Which got me to thinking about those reservoirs and everything else, to run the increased hydraulic power I'm after for the snowblower, brush hog, and UHP fire-suppression system, all of which I'd like to adapt to the SEE (which can't run any of 'em, stock). What I'm thinking, is replace the PTO-drive hydraulic pump with that Eaton unit I linked to before. Now I'm trying to identify what parts of the SEE's rear-hydraulic system aren't up to the increased PSI. So far, definitely the bulkhead couplers on the reservoir will need replacing. Not a big deal.

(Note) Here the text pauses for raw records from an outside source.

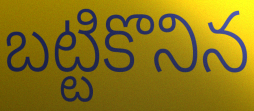
బట్టికొనిన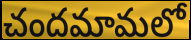
చందమామలోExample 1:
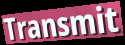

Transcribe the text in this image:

Transmit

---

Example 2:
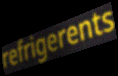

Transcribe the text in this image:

refrigerents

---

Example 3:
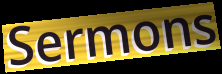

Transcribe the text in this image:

Sermons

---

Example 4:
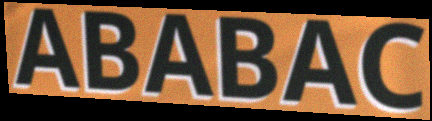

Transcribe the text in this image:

ABABAC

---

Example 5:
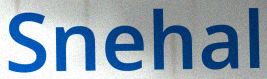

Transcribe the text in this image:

Snehal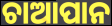
ଚାଆପାନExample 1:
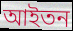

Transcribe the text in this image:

আইতন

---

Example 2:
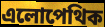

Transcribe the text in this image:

এলোপেথিক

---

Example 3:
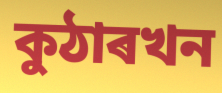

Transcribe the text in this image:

কুঠাৰখন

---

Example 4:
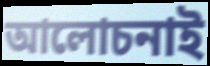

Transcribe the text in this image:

আলোচনাই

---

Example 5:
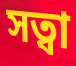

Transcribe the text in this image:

সত্বাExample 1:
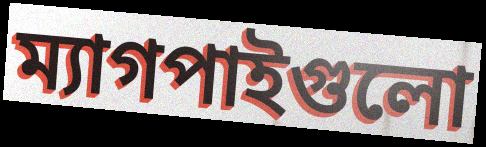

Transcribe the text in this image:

ম্যাগপাইগুলো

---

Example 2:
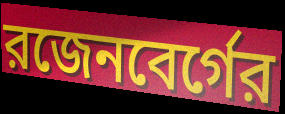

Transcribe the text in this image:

রজেনবের্গের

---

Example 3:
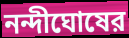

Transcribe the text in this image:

নন্দীঘোষের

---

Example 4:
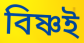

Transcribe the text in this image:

বিষ্ণই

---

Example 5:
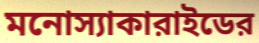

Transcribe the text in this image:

মনোস্যাকারাইডের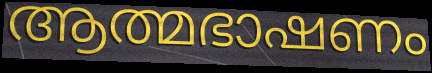
ആത്മഭാഷണം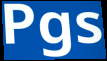
PgsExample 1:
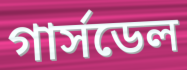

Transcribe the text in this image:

গার্সডেল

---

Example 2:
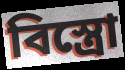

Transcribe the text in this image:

বিস্ত্রো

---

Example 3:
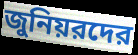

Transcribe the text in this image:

জুনিয়রদের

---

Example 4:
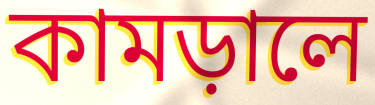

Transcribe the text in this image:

কামড়ালে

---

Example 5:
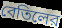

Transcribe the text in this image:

বেতিলের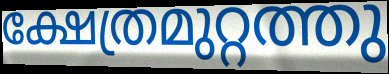
ക്ഷേത്രമുറ്റത്തു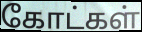
கோட்கள்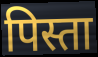
पिस्ता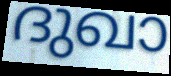
ദുഖാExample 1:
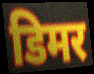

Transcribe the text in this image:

डिमर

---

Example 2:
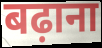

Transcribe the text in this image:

बढ़ाना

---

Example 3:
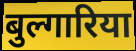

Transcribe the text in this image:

बुल्गारिया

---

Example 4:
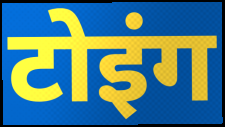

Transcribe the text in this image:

टोइंग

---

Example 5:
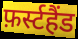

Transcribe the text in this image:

फ़र्स्टहैंडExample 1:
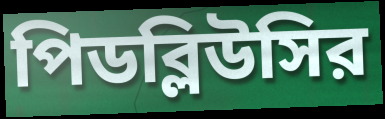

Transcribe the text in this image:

পিডব্লিউসির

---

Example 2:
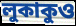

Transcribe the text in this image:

লুকাকুও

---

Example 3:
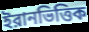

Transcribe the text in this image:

ইরানভিত্তিক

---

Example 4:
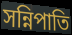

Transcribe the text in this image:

সন্নিপাতি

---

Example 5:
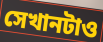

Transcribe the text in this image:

সেখানটাও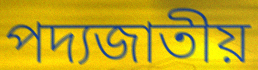
পদ্যজাতীয়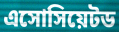
এসোসিয়েটড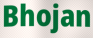
BhojanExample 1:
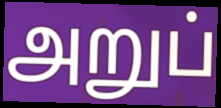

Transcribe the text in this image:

அறுப்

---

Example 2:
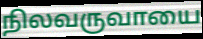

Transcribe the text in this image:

நிலவருவாயை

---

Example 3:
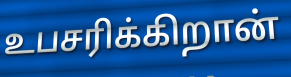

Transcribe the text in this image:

உபசரிக்கிறான்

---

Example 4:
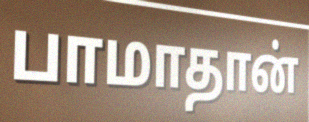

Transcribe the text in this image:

பாமாதான்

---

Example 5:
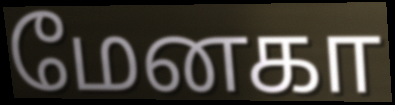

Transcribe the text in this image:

மேனகாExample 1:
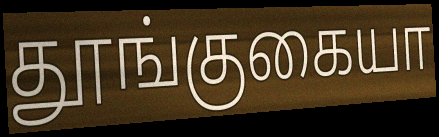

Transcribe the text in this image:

தூங்குகையா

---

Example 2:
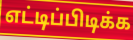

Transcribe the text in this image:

எட்டிப்பிடிக்க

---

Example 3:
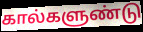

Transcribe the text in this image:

கால்களுண்டு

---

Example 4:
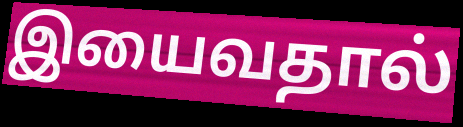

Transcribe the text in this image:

இயைவதால்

I'm back to thinking the snowblower will raise/lower and tilt, off the front hydraulics -- I'll be able to raise/lower while driving, to maneuver around obstacles, for one thing. But the hoses going to the quick-attach adapter, will be powered by the PTO to operate the fans & chute. The pressure will be reduced for the backhoe.
I was out straddling a small ditch to move some snow piles earlier, it's been warm so they were heavy slushy loads for the SEE. While it was fun driving my marshmallow around with heavy loads elevated up front, slipping sliding and spinning in & out of the ditch at too-radical of angles for any other backhoe to not just get stuck even with decent tires & chains... I was still picturing just driving along straight, and blowing all that crud over the fence into the deeper ditch next to the county road.
First-under in low range @ 2K RPM is crawling. Maybe in the future I'll decide to lower the gear or bump up the motor's HP. What I can't wait to see, is that snowblower's hydrostatic clutch taking all the power I'm not using to move the Mog, and put it into obliterating a heavy/chunky windrow. Being able to do that, no matter how slowly, would be faster, more efficient, with less wear & tear on the SEE than the work I asked of it this morning. I had fun doing that, waving at the neighbors and all, don't get me wrong! But I'd have been happier getting that done pushing the kind of monster 6' snowblower capable of doing that job, with a truck capable of actually getting it there! I can't picture a skid-steer pushing the same snowblower along that ditch.
In KISS terms, it makes more sense to upgrade the rear hydraulics, than it does to add another PTO to the truck. If anyone knows what other problems I'll run into aside from the bulkhead couplers, I'm all ears! I doubt I'll get it done in time to need the snowblower this season, but I'll have plenty of work for that brush hog this summer.